Fewer EIS Documents, But Closer Scrutiny
The number of environmental impact statements filed by federal agencies has fallen drastically since NEPA’s inception — from 5,834 in 1970-72 to 557 in 2007. This drop is most likely due to the shrinking number of infrastructure projects (a significant portion of NEPA cases) and to the impact of a 1978 executive order from President Jimmy Carter clarifying that only projects with significant potential impacts had to undergo a full EIS. Less impactful projects could be designated for a Categorical Exclusion from a full EIS, while others could undergo a less rigorous Environmental Assessment (EA). But while the number of EIS documents is down, their scope — and the specialized knowledge it takes to navigate them – has ballooned. When NEPA was conceived, EIS documents were expected to be around 75 pages long. They now routinely run into the hundreds, and even thousands, of pages, requiring layers of scoping, teams of staff specialists and outside consultants, as well as intensive public comment management. With a smaller pool of EIS documents and unprecedented public demands for transparency, it’s more crucial than ever that agencies undergoing an EIS rely on innovation to meet the exhaustive demands of the process and ensure compliance with its ever-increasing standards.

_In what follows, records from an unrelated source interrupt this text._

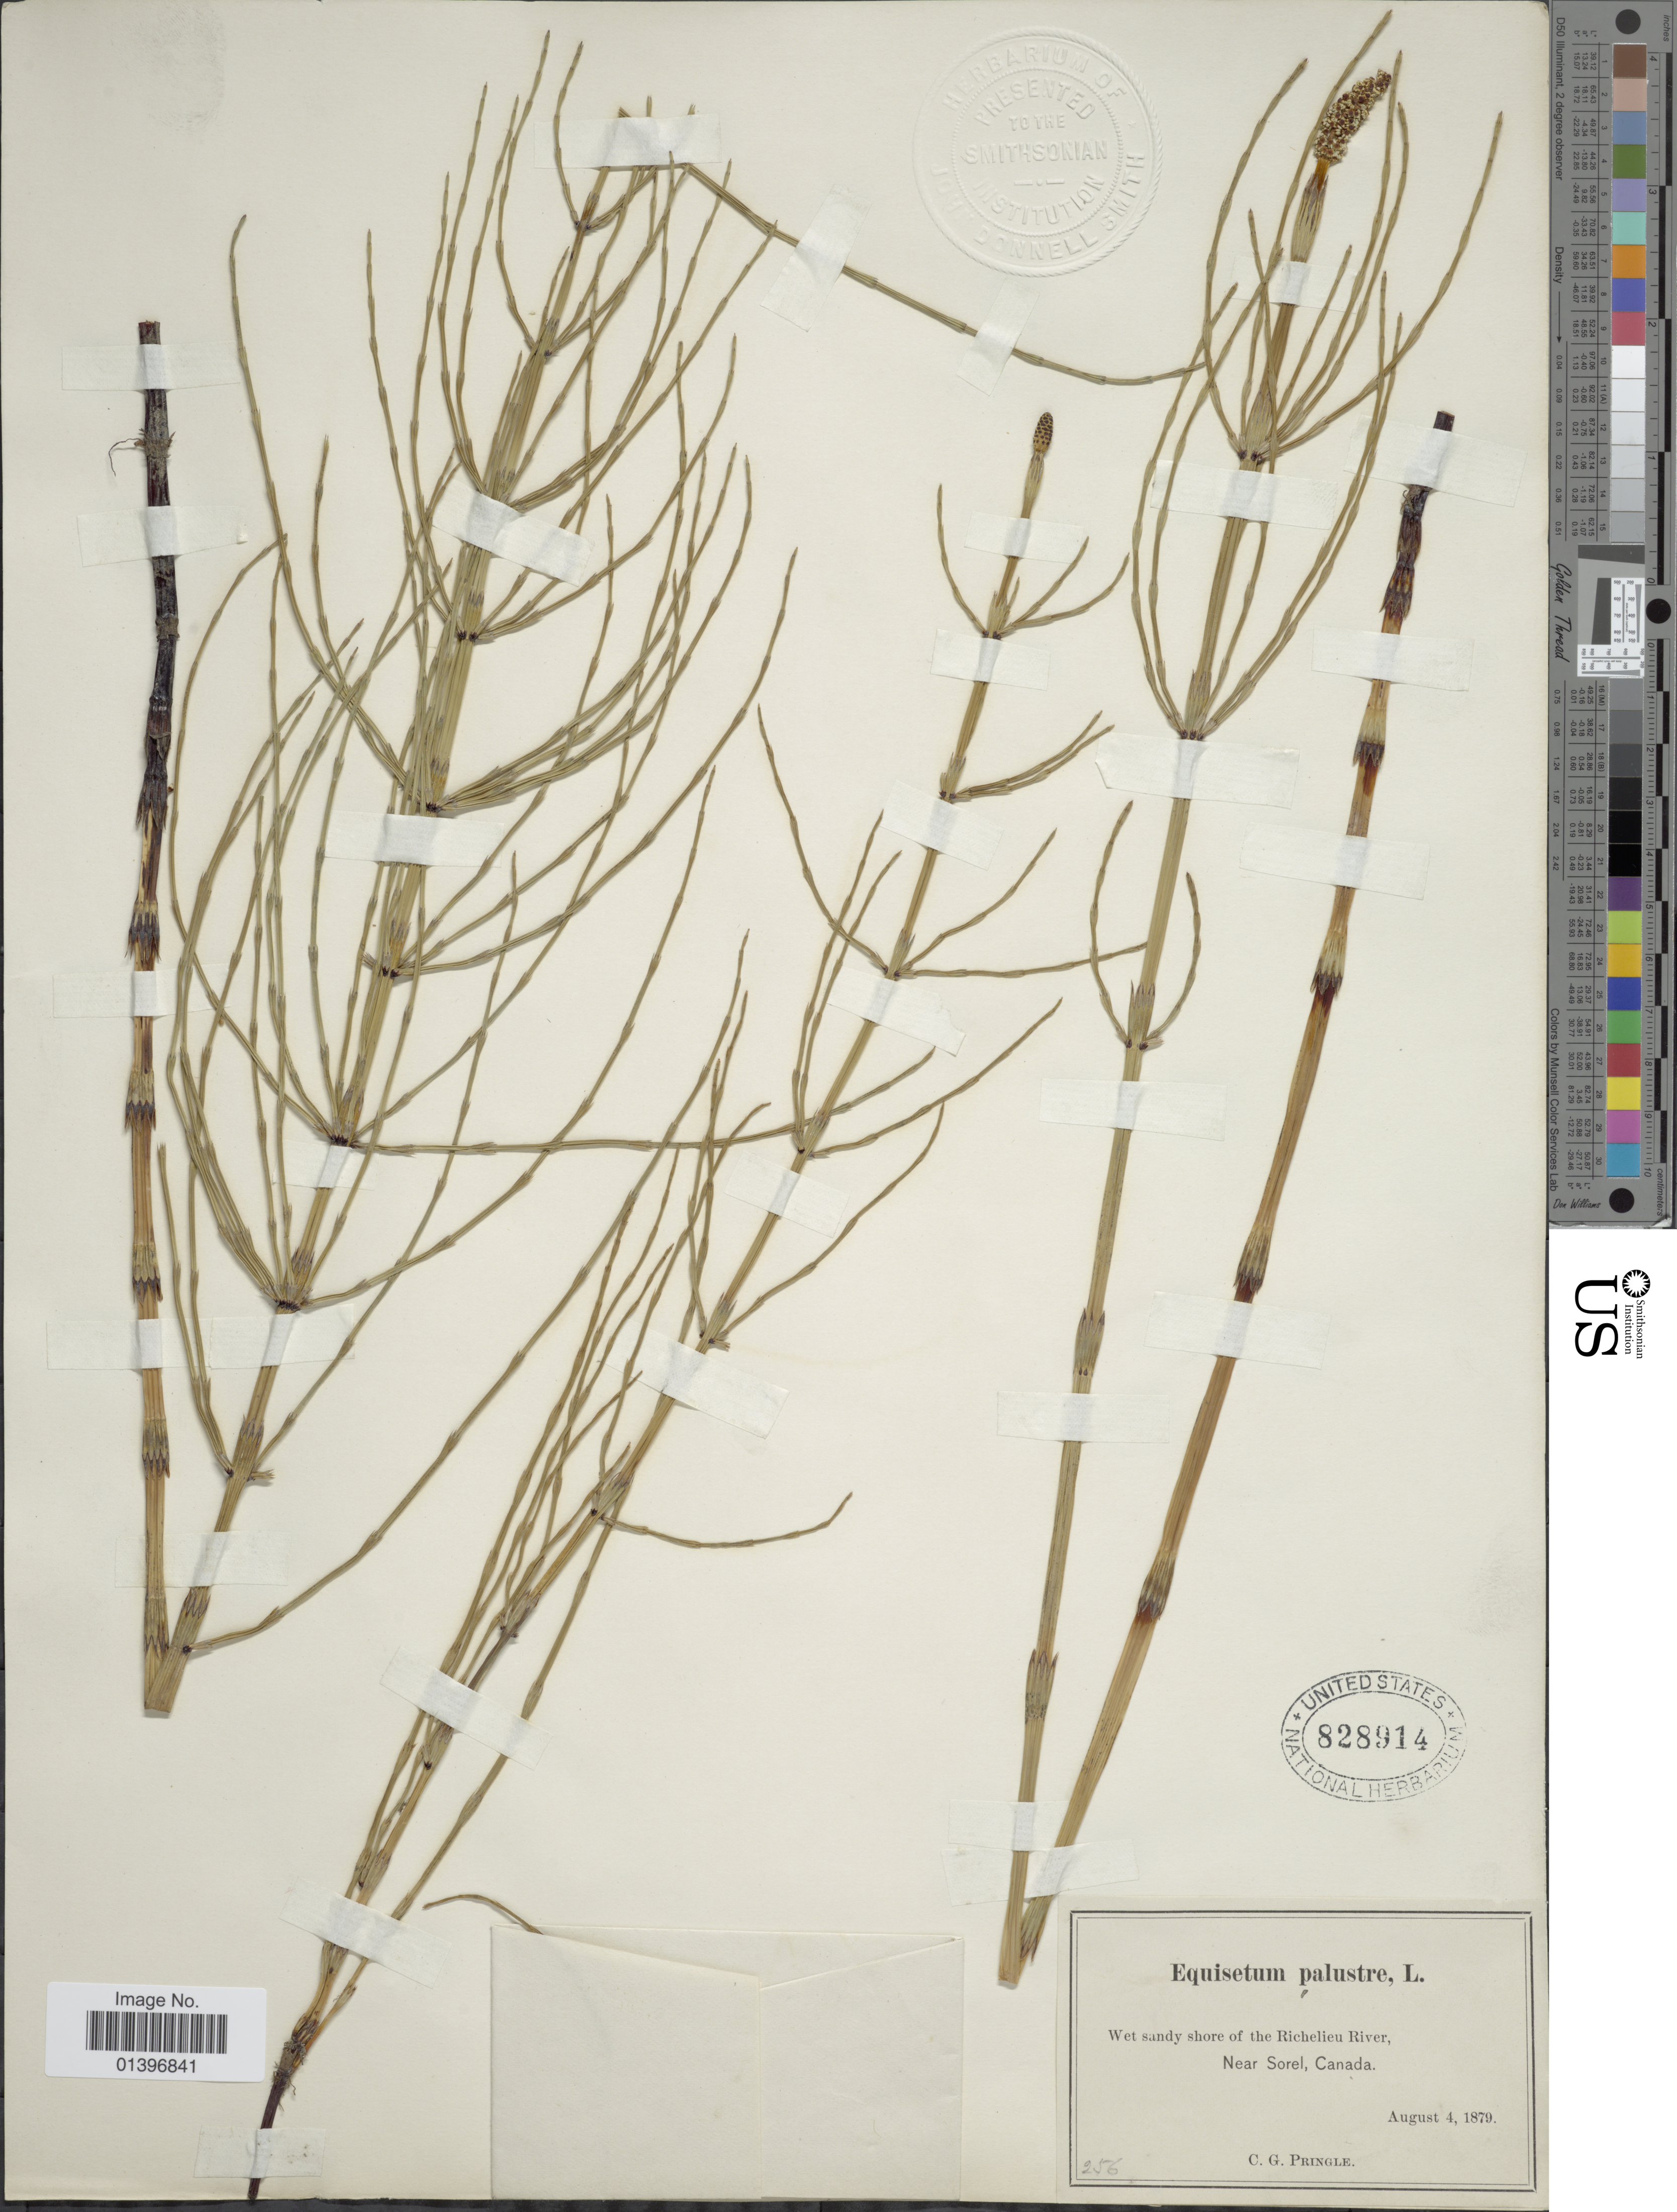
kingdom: Plantae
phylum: Tracheophyta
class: Polypodiopsida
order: Equisetales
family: Equisetaceae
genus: Equisetum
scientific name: Equisetum palustre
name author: L.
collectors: C. G. Pringle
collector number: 256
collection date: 1879-08-04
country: Canada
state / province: Quebec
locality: Wet sandy shore of the Richelieu River, near Sorel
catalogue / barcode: US 828914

NEPA: An American Environmental Franchise
Like any blockbuster that moves the cultural needle, NEPA was bound to spawn a spin-off or two. Sure enough, it wasn’t long before dozens of states began creating their own environmental laws – known as SEPAs – that mirrored NEPA and ensured states had a say in the process as well. It’s a pretty understandable reaction. After all, if the federal government was gonna play environmental referee in their backyard — so the thinking at the state level went — they were darn well going to join the officiating crew too. These SEPAs either added an additional layer to the NEPA process or took over when a project didn’t rise to the conditions needed to trigger NEPA. Thirty-two states now have laws that more or less replicate NEPA — from the California Environmental Quality Act (CEQA) to the Massachusetts Environmental Policy Act (MEPA) to New York’s State Environmental Quality Review Act (SEQRA). In addition, more than 160 countries have enacted their own NEPA programs, making NEPA the greatest environmental export in our country’s history. Take that, Star Wars!